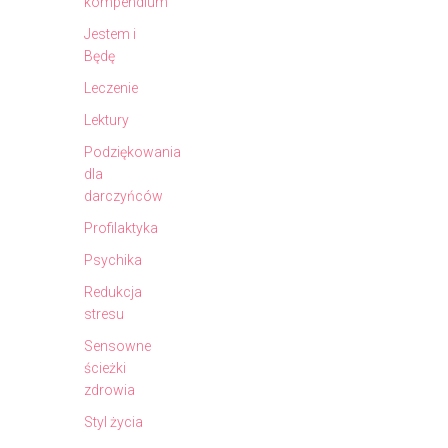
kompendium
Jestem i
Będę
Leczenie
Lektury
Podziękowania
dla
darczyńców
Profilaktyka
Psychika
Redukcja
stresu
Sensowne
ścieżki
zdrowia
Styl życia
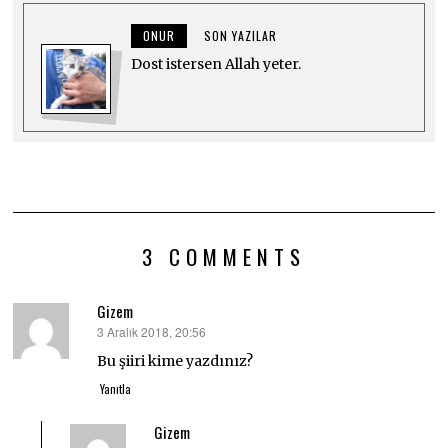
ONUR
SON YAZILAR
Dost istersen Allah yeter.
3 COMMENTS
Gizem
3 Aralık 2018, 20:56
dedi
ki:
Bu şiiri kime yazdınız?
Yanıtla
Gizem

━━━━━━━━━━

How to complete this task. Without any of its pictures, the listing is to be repeated exactly as it stands.

Problem solution.
kompendium
Jestem i
Będę
Leczenie
Lektury
Podziękowania
dla
darczyńców
Profilaktyka
Psychika
Redukcja
stresu
Sensowne
ścieżki
zdrowia
Styl życia
ONUR
SON YAZILAR
Dost istersen Allah yeter.
3 COMMENTS
Gizem
3 Aralık 2018, 20:56
dedi
ki:
Bu şiiri kime yazdınız?
Yanıtla
Gizem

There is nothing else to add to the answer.